July brings awareness to Ultraviolet Radiation, also called UV. UV is a main source of skin cancer. Ultraviolet radiation comes from sunlight and man made sources such as tanning beds. Even though UV ray’s are a small portion of the sun’s rays, they cause the most damage to the skin. The DNA of skin cells get damaged by UV Rays, skin cancers starts when the damage affects the genes that control skin cells growth.
There are three types of UV Rays. UVA Rays, which age skin cells and can possibly damage their is DNA. These are linked to long term skin damage like wrinkles, but can play a role in skin cancer. Tanning beds give off the most UVA. The next type are called UVB Rays, these have more energy than UVA rays. They cause direct damage to your skins DNA, and are the main cause of sunburns. Lastly UVC Rays, contain the most energy, but do not break through the atmosphere, and are not found in sunlight, not a cause of skin cancer. There are several factors that affect how UV Rays reach the ground, time of day(10 am-4pm), seasons(spring, and summer), cloud cover, and how the sun reflects off surfaces, snow, water, sand or pavement.
How do UV Rays affect children? Having your child play in the sun is perfectly fine for their health, but remember their skin is far more sensitive than yours. Within their first 18 years your child will get the most sun exposure, because they’re always out in the sun. Without proper protection such as sunscreen, a hat, or clothing that covers their skin, they are at risk for skin cancer later in life. Always put sunscreen on your child at least every 2 hours while they play in the sun, you should even apply a light SPF lip balm on their lips.

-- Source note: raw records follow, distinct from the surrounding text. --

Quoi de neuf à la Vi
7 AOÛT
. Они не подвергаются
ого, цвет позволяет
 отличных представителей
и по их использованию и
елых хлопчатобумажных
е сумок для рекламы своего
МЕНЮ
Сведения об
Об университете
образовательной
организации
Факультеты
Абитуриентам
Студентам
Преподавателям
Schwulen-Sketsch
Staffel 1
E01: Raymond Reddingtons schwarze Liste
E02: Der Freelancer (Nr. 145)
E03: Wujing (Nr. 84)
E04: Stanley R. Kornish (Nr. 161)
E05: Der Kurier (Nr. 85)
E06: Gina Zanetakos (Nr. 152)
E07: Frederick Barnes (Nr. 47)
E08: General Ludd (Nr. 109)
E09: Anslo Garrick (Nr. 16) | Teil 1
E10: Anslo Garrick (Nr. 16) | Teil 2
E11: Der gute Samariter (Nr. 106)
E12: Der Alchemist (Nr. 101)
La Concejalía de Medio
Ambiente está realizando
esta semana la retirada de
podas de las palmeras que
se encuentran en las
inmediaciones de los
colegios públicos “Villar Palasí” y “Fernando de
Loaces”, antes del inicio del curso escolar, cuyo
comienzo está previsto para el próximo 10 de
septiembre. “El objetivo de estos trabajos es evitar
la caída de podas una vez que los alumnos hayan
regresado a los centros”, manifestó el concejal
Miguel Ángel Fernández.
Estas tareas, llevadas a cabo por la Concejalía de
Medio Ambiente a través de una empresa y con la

Back to the types of UV Rays, UVB rays are the most potent to children and adults. They also cause the most risk of skin cancer. The amount of exposure, you or your child gets depend on the level of protection you take, sunscreen, hat, glasses, etc. Long term UV exposure can cause skin aging, wrinkles, loss of collagen, dark patches, and even pre-cancerous skin changes. While getting sun is good for your health, remember, there are NO safe UV rays.